The self storage unit was a novelty; I am 45 years old and I don't think I have ever been inside one. Need to get out more I guess. Great setting for a horror movie: the lights were out and the third floor filled with smoke, which made it even more surreal. The lines of closed, blank, uniform doors extended out 200 feet in every direction from the top of the stairwell. Hard to see to the end of each hallway, hard to get a sense of direction once you were in it. The setting made me think of that Pixar movie Monsters, Inc, and that storehouse filled with millions of doors.

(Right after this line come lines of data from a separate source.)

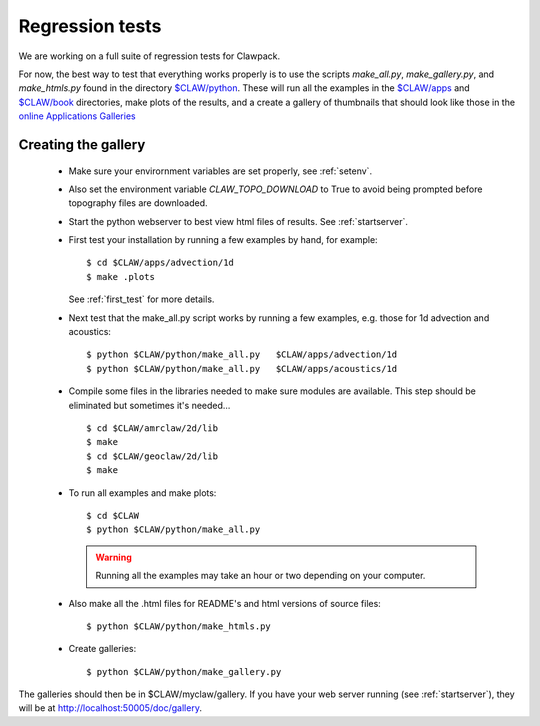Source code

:
.. _testing:

===================================================================
Regression tests
===================================================================

We are working on a full suite of regression tests for Clawpack.

For now, the best way to test that everything works properly is to use the
scripts `make_all.py`, `make_gallery.py`, and `make_htmls.py` found in the
directory `$CLAW/python <claw/python/README.html>`_.   These will run all
the examples in the `$CLAW/apps <claw/apps>`_ and `$CLAW/book <claw/book>`_
directories, make plots of the results, and a create a
gallery of thumbnails that should look like those in the 
`online Applications Galleries
<http://www.clawpack.org/users/apps.html>`_

Creating the gallery
--------------------


 * Make sure your envirornment variables are set properly, see
   :ref:`setenv`.

 * Also set the environment variable `CLAW_TOPO_DOWNLOAD` to True to avoid
   being prompted before topography files are downloaded.

 * Start the python webserver to best view html files of results.
   See :ref:`startserver`.

 * First test your installation by running a few examples by hand, for
   example::

    $ cd $CLAW/apps/advection/1d
    $ make .plots

   See :ref:`first_test` for more details.

 * Next test that the make_all.py script works by running a 
   few examples, e.g. those for 1d advection and acoustics::

    $ python $CLAW/python/make_all.py   $CLAW/apps/advection/1d
    $ python $CLAW/python/make_all.py   $CLAW/apps/acoustics/1d

 * Compile some files in the libraries needed to make sure modules are available.
   This step should be eliminated but sometimes it's needed... ::

    $ cd $CLAW/amrclaw/2d/lib
    $ make
    $ cd $CLAW/geoclaw/2d/lib
    $ make

 * To run all examples and make plots::
    
     $ cd $CLAW
     $ python $CLAW/python/make_all.py   

   .. warning:: Running all the examples may take an hour or two depending on your
      computer.
    
 * Also make all the .html files for README's and html versions of source
   files::

     $ python $CLAW/python/make_htmls.py   

 * Create galleries::

     $ python $CLAW/python/make_gallery.py

The galleries should then be in $CLAW/myclaw/gallery.
If you have your web server running (see :ref:`startserver`), they will be at
`<http://localhost:50005/doc/gallery>`_.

We were on FAS team, so we we assembled our gear for downed firefighter rescue in a Stokes basket and waited on the D-side of the building for an assignment. The Lt. did a great job making sure a pre-survey was done, and that we had all the tools we needed and knew our assignments, and were on the right radio channel. Trust me, it is ten times harder than it looks. Ten minutes later , the call came through as a firefighter Mayday, lost somewhere on the third floor. Air bottles on, masks fogging quickly, we picked up the Stokes, the saw, and the box lights, and trudged up the three flights. Rescue line got attached to the hand-rail, and we proceeded into the gloom. It was too easy to find him, since he had his PASS device sounding. Next evolution we had to find a civilian, and we split into two groups and fanned out. Even with the primary search group attached to the assignment we never did find the victim. Still not sure if there ever was one to begin with......
Pix to follow once the Capt. downloads them.